* _Given task a_:
Arrange the rows as a numbered list, starting at the line that has "scientific name: Mimulus floribundus" and continuing through the final line of the rows. Leave out any blank lines.

* _Text shown_:
________________________________________
Twister, Hits Emporia!
Kansas is part of Tornado Alley
It's a dubious distinction to be sure, but Kansas as well as most of the mid-western plains states helps make up Tornado Alley. Now these states have other more significant things they are known for, but somehow when I tell people I'm from Kansas, the talk invariably turns to tornadoes.
The truth is, I lived in Kansas for more than thirty years before I ever saw a tornado. And while I never was a storm chaser, I looked for them every time a watch or warning was issued. But the weather patterns that produce these storms also produce other things that make them difficult to see. Funnel clouds that are touching the ground and damaging things are sometimes obscured by heavy rain, low hanging clouds and other things. Also, they can't be seen at night logically, so all things considered, I was probably closer than I realized on a number of occasions, and just didn't know it.
Emporia, Kansas is a small city in the central eastern part of the state. It's about a hundred miles west, southwest of the Kansas City area, and around fifty miles southwest of Topeka. It was the home of William Allen White, who was a Pulitzer Prize winner during the Great Depression. He edited and published the Emporia Gazetteand was a major influence in that region. His descendants still operate this daily newspaper..
I had lived in Emporia off and on for a number of years, as it was the largest city in a seven or eight county area, and offered a lot more opportunities for employment than anyplace nearby. In the spring of nineteen ninety, I returned to the city to live after an absence of several years. We found a home in a newer neighborhood on the southwest side of town and settled in. A neighbor to our right introduced himself as Victor. He worked at a local packing plant, and his wife was with the school district. They were great neighbors and some of the friendliest people I have ever known.
Getting reacquainted with the friends I had known for years and enjoying the family I had that lived there made the adjustment easy. I was working for a company that wanted me to open a new operation for them, and get it up and running as soon as possible. They had signed a national contract for the firm that employed Victor, and the terms of the contract spelled a specific deadline for being able to offer service.
The work was pleasant, and I thoroughly enjoyed it. It included conducting surveys of the customer's needs and the multi-step process of getting our outlet open. First an associate and I scouted for about three days to find a suitable location. There were a lot of considerations to keep in mind. The building needed to be of a specific size, or as close as we could get, and have space for both office and warehouse. Preferably, it wouldn't require a lot of renovation, and be close enough to the contracted customer to provide good service.
________________________________________
* _Given task b_:
Name every city mentioned in the text about tornadoes in Kansas.

Stored records:
________________________________________
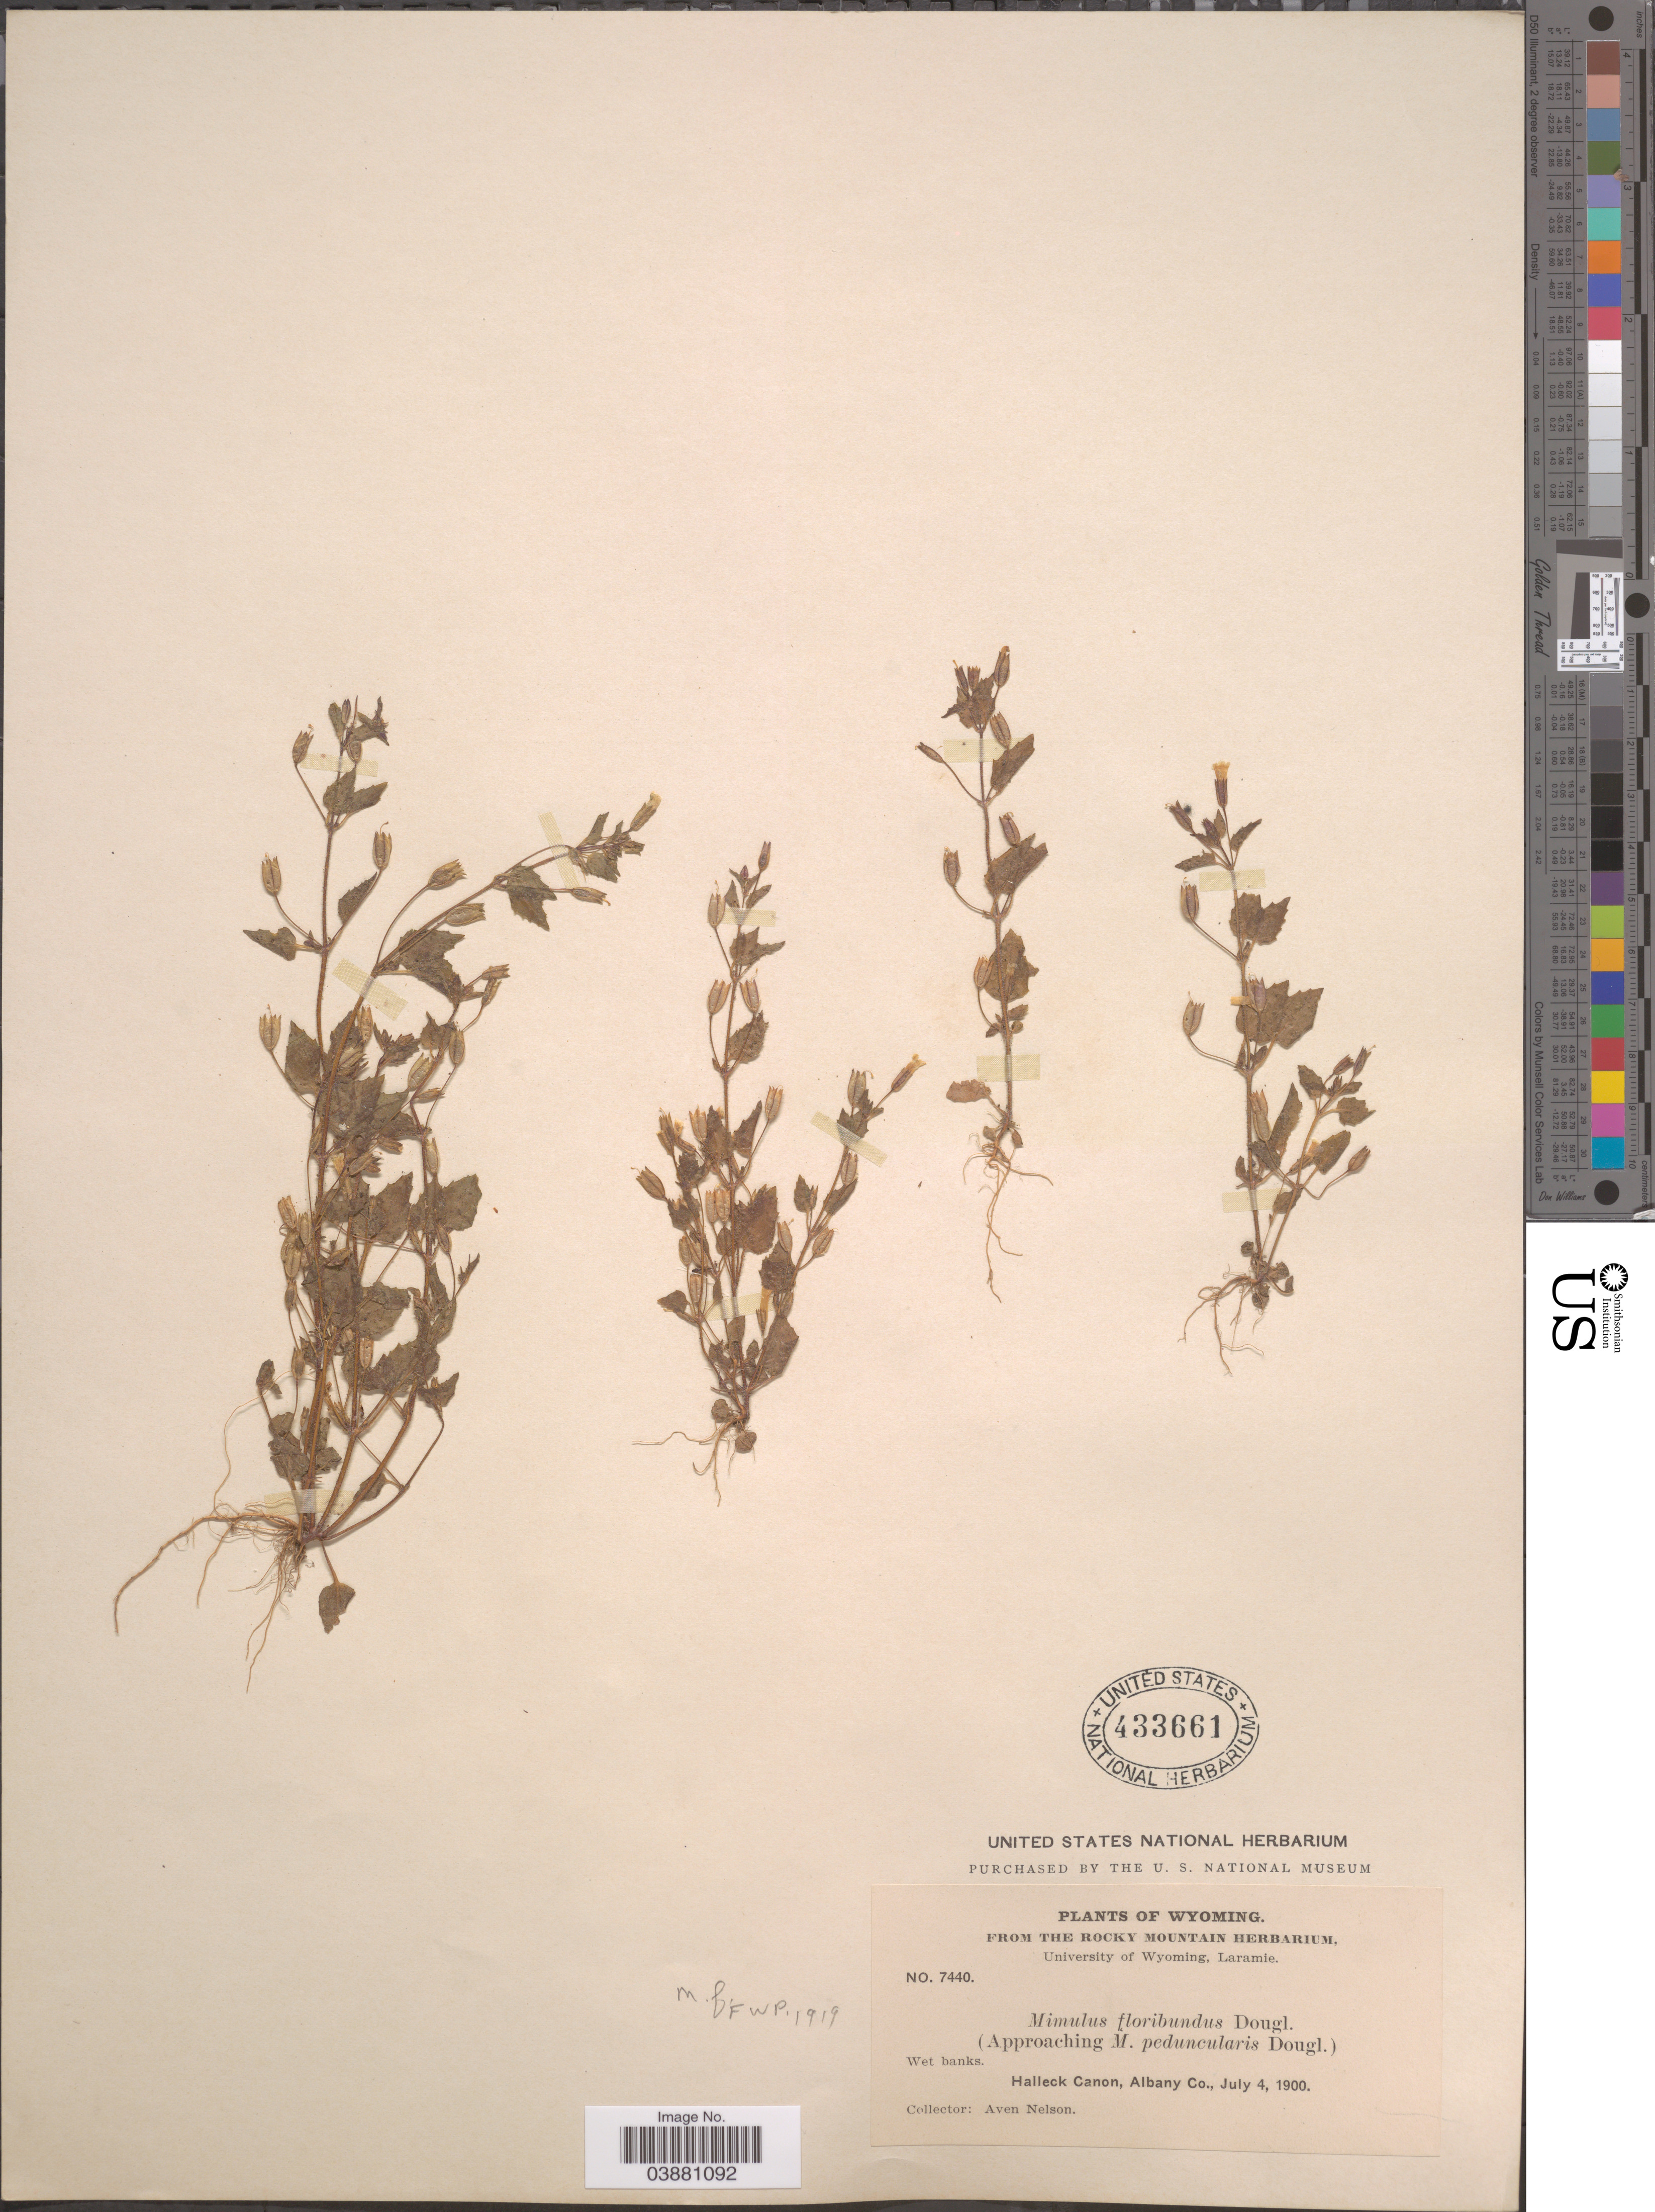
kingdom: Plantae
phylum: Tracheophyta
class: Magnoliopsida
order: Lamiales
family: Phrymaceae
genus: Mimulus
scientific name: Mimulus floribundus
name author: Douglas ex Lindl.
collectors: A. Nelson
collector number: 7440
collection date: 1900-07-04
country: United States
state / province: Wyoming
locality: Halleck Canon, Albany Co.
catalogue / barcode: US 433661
________________________________________
* _Complete output a_:
1. scientific name: Mimulus floribundus
2. name author: Douglas ex Lindl.
3. collectors: A. Nelson
4. collector number: 7440
5. collection date: 1900-07-04
6. country: United States
7. state / province: Wyoming
8. locality: Halleck Canon, Albany Co.
9. catalogue / barcode: US 433661

* _Complete output b_:
Emporia, Kansas City, Topeka